OK, now let's go back to the original scenario. You fire the gun, and the bullet departs at 1000 m/s. When the bullet is a zillion light years away, its speed has reduced to 999.999 m/s. Because the gun's escape velocity is 0.001 m/s. The gun's gravity is never going to be enough to stop that bullet, even if it had all the time in the world and all the tea in China.
As mentioned by Stephen Mathey in the comments, for each body with mass $M$ and radius $r$, there is a velocity one has to attain to completely escape the body's gravity well. This is the escape velocity $$v_e=\sqrt{\frac{2GM}{r}}$$ where $G$ is Newton's constant of gravity, $M$ is the mass of the body you are escaping from, and $r$ is the distance from the center of mass at which the escape velocity has to be reached.
Usually, one apply this concept to planets (or moons) where $r$ is the planet's (moon's) radius and the escape velocity is the velocity a rocket would need (in terms of Delta-v) to escape the planet (moon). Here you could take the distance from the gun's center of mass to the opening of the barrel. While still in the barrel, the bullet might still accelerate due to expanding gases. Say that distance is $10~\mathrm{cm}$. Let's also assume the gun weighs one kilogram. Then, the escape velocity is as small as $37~\mu\mathrm{m}/\mathrm s$.
So, yeah, that bullet sure ain't coming back.
For a somewhat extreme answer: How massive should the gun be to have an escape velocity larger than the bullet speed? I am assuming we're using a 357 Magnum fired from a Desert Eagle, which is actually on the low to mid end of the muzzle velocity scale:
source: http://wredlich.com/ny/2013/01/projectiles-muzzle-energy-stopping-power/
A Desert Eagle has a 15 cm barrel. Using the formula provided in other answers:
$$v_\mathrm e=\sqrt{\frac{2GM}{r}}$$
Fill in the numbers:
$$v_\mathrm e=\sqrt{\frac{2\times G\times M}{0.15\ \mathrm m}}$$ $$(410\ \mathrm{m/s})^2=\frac{2\times G\times M}{0.15\ \mathrm m}$$ $$1.68\times10^5\ \mathrm{m^2\ s^{-2}}=13\ \mathrm{m^{-1}}\times G\times M$$ $$M=1.9\times10^{14}\ \mathrm{kg}$$
Note: I am not sure how accurate this number is.

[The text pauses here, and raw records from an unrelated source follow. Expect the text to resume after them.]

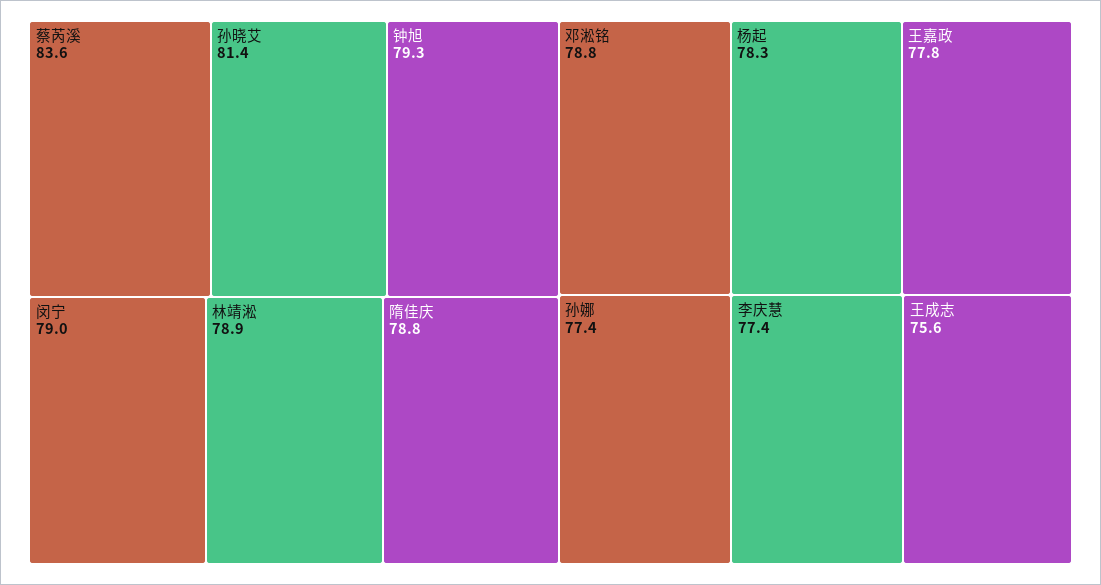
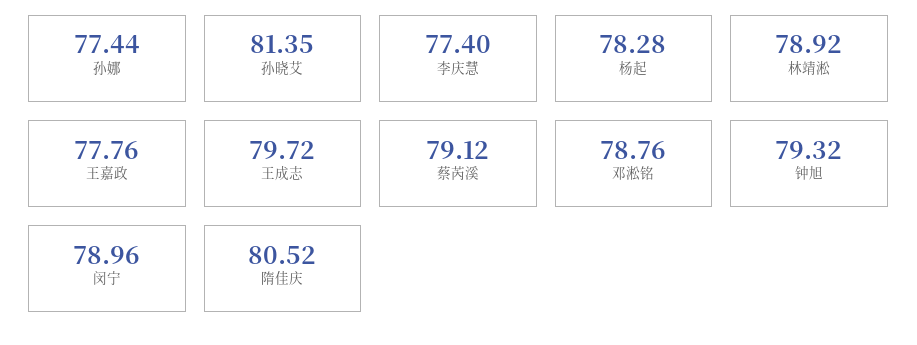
  {
-   "蔡芮溪": 83.6,
+   "蔡芮溪": 79.12,
    "孙晓艾": 81.35,
    "钟旭": 79.32,
    "闵宁": 78.96,
    "林靖淞": 78.92,
-   "隋佳庆": 78.8,
+   "隋佳庆": 80.52,
    "邓淞铭": 78.76,
    "杨起": 78.28,
    "王嘉政": 77.76,
    "孙娜": 77.44,
    "李庆慧": 77.4,
-   "王成志": 75.6
+   "王成志": 79.72
  }

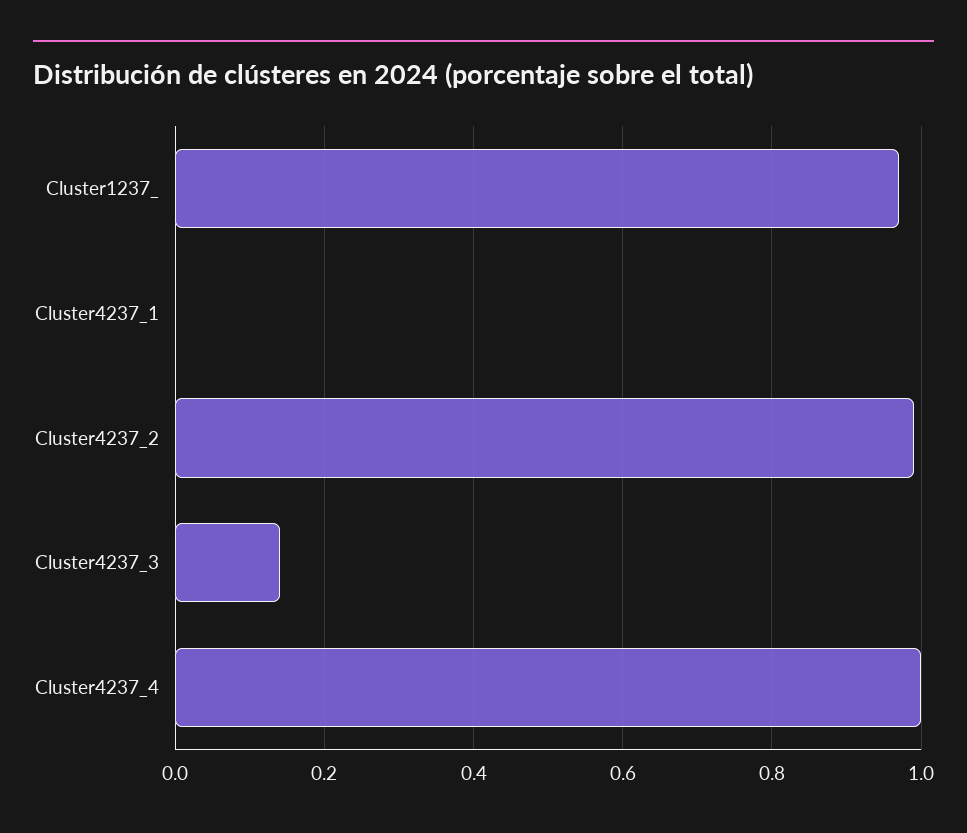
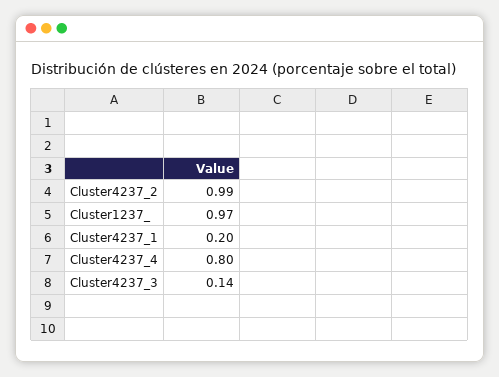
  {
    "Cluster1237_": 0.97,
-   "Cluster4237_1": 0,
+   "Cluster4237_1": 0.2,
    "Cluster4237_2": 0.99,
    "Cluster4237_3": 0.14,
-   "Cluster4237_4": 1
+   "Cluster4237_4": 0.8
  }

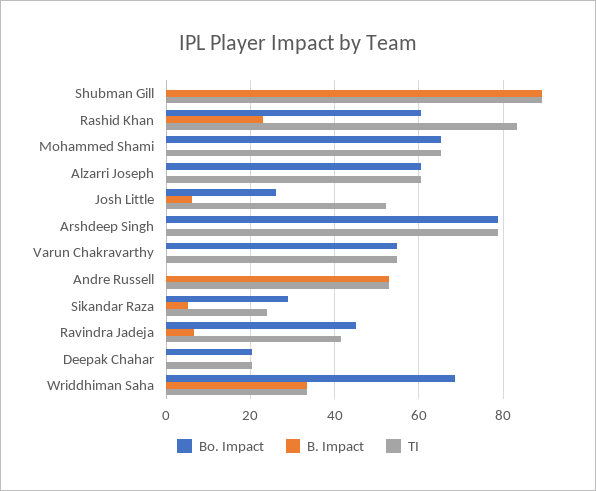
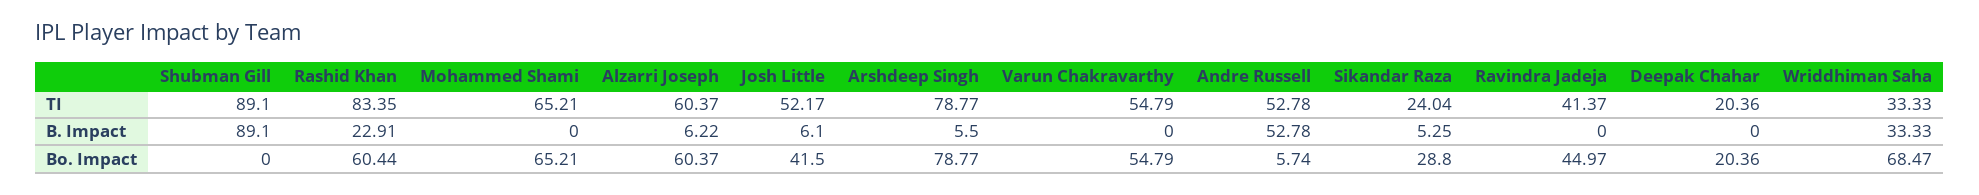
  {
    "Bo. Impact": {
      "Shubman Gill": 0,
      "Rashid Khan": 60.44,
      "Mohammed Shami": 65.21,
      "Alzarri Joseph": 60.37,
-     "Josh Little": 26,
+     "Josh Little": 41.5,
      "Arshdeep Singh": 78.77,
      "Varun Chakravarthy": 54.79,
-     "Andre Russell": 0,
+     "Andre Russell": 5.74,
      "Sikandar Raza": 28.8,
      "Ravindra Jadeja": 44.97,
      "Deepak Chahar": 20.36,
      "Wriddhiman Saha": 68.47
    },
    "B. Impact": {
      "Shubman Gill": 89.1,
      "Rashid Khan": 22.91,
      "Mohammed Shami": 0,
-     "Alzarri Joseph": 0,
+     "Alzarri Joseph": 6.22,
      "Josh Little": 6.1,
-     "Arshdeep Singh": 0,
+     "Arshdeep Singh": 5.5,
      "Varun Chakravarthy": 0,
      "Andre Russell": 52.78,
      "Sikandar Raza": 5.25,
-     "Ravindra Jadeja": 6,
+     "Ravindra Jadeja": 0,
      "Deepak Chahar": 0,
      "Wriddhiman Saha": 33.33
    },
    "TI": {
      "Shubman Gill": 89.1,
      "Rashid Khan": 83.35,
      "Mohammed Shami": 65.21,
      "Alzarri Joseph": 60.37,
      "Josh Little": 52.17,
      "Arshdeep Singh": 78.77,
      "Varun Chakravarthy": 54.79,
      "Andre Russell": 52.78,
      "Sikandar Raza": 24.04,
      "Ravindra Jadeja": 41.37,
      "Deepak Chahar": 20.36,
      "Wriddhiman Saha": 33.33
    }
  }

I entered these variables in 2 online calculators. 1 of them came up with this answer (http://calculator.tutorvista.com/escape-velocity-calculator.html), the other one came up with a number which is the same numbers, but many orders of magnitude smaller: $1889.4434\ \mathrm{kg}$ (https://www.easycalculation.com/physics/classical-physics/escape-velocity.php). I am not sure why these 2 numbers are so different.